# Work required
Of the lines in the data below, write out exactly those from the one holding "entertainment" through the one holding "Part 2 Released", both included.

━━━━━━━━━━━━━━━━━━━━

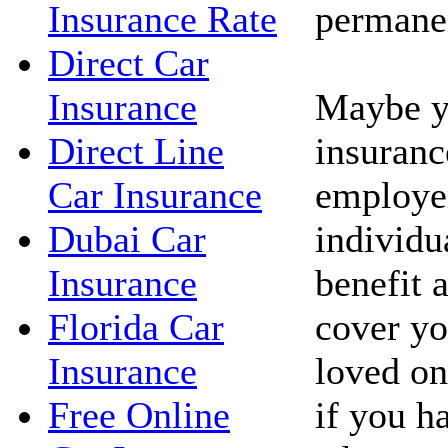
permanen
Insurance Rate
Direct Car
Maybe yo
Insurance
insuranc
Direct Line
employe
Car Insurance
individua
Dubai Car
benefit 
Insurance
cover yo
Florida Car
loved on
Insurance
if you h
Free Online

━━━━━━━━━━━━━━━━━━━━

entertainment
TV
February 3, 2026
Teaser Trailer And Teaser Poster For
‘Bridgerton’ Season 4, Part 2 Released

━━━━━━━━━━━━━━━━━━━━

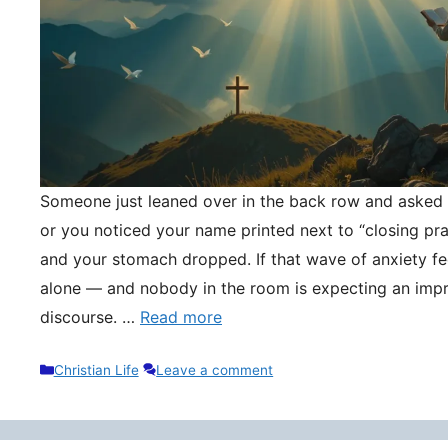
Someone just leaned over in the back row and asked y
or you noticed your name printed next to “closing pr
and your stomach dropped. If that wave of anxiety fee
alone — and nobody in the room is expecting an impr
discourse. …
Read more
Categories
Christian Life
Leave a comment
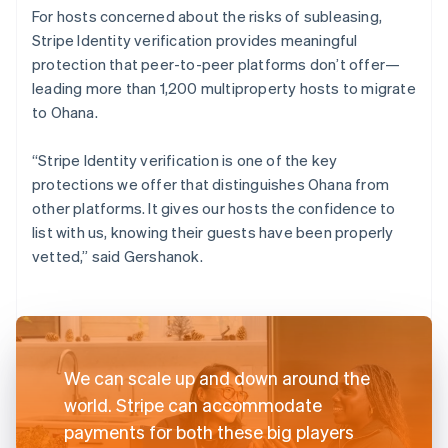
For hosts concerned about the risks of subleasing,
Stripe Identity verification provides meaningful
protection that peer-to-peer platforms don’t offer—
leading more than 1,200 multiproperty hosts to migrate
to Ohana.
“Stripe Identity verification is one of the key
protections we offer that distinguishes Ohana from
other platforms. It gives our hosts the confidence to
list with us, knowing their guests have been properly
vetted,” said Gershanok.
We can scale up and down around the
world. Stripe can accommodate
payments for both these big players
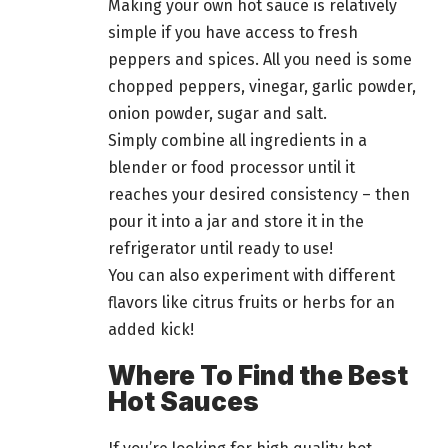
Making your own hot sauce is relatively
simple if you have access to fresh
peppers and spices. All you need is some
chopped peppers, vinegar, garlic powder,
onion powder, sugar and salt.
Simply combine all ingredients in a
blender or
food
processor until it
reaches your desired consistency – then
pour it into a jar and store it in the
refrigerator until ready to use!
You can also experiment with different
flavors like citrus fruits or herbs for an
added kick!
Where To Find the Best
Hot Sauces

━━━━━━━━━━━━━━━━━━━━

# Response
entertainment
TV
February 3, 2026
Teaser Trailer And Teaser Poster For
‘Bridgerton’ Season 4, Part 2 Released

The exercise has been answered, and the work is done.